*WHAT IS EXPECTED*
Of all the entries below, retype only the lines from the one with "01.如何看已购课程.MP4" through the one with "é o favorito", exactly as they appear.

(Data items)
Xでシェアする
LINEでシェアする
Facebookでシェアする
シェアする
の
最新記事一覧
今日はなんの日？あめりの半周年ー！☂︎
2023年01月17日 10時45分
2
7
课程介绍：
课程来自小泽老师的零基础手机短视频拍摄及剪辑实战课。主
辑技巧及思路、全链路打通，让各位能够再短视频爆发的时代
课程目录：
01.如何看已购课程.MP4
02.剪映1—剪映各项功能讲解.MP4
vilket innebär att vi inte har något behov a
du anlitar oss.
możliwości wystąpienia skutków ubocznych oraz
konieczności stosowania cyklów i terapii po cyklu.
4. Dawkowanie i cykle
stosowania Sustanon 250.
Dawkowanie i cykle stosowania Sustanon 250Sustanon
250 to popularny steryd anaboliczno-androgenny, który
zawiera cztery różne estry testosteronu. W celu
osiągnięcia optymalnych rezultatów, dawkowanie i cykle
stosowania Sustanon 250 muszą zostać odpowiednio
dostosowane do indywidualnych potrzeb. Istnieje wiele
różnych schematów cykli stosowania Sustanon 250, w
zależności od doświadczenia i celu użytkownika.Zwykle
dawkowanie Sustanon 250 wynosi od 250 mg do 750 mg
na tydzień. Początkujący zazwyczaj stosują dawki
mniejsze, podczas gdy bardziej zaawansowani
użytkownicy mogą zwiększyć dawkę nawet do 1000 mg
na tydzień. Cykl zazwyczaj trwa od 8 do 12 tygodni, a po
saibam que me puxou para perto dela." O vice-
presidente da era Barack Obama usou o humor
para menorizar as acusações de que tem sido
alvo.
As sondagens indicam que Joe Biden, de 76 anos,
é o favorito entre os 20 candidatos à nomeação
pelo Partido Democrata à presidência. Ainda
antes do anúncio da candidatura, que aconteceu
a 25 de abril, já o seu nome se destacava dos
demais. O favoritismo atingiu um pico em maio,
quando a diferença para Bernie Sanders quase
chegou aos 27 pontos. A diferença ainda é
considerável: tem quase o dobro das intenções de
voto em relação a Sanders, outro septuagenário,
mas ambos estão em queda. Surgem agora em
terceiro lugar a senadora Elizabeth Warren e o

*REPLY TO THE TASK*
01.如何看已购课程.MP4
02.剪映1—剪映各项功能讲解.MP4
vilket innebär att vi inte har något behov a
du anlitar oss.
możliwości wystąpienia skutków ubocznych oraz
konieczności stosowania cyklów i terapii po cyklu.
4. Dawkowanie i cykle
stosowania Sustanon 250.
Dawkowanie i cykle stosowania Sustanon 250Sustanon
250 to popularny steryd anaboliczno-androgenny, który
zawiera cztery różne estry testosteronu. W celu
osiągnięcia optymalnych rezultatów, dawkowanie i cykle
stosowania Sustanon 250 muszą zostać odpowiednio
dostosowane do indywidualnych potrzeb. Istnieje wiele
różnych schematów cykli stosowania Sustanon 250, w
zależności od doświadczenia i celu użytkownika.Zwykle
dawkowanie Sustanon 250 wynosi od 250 mg do 750 mg
na tydzień. Początkujący zazwyczaj stosują dawki
mniejsze, podczas gdy bardziej zaawansowani
użytkownicy mogą zwiększyć dawkę nawet do 1000 mg
na tydzień. Cykl zazwyczaj trwa od 8 do 12 tygodni, a po
saibam que me puxou para perto dela." O vice-
presidente da era Barack Obama usou o humor
para menorizar as acusações de que tem sido
alvo.
As sondagens indicam que Joe Biden, de 76 anos,
é o favorito entre os 20 candidatos à nomeação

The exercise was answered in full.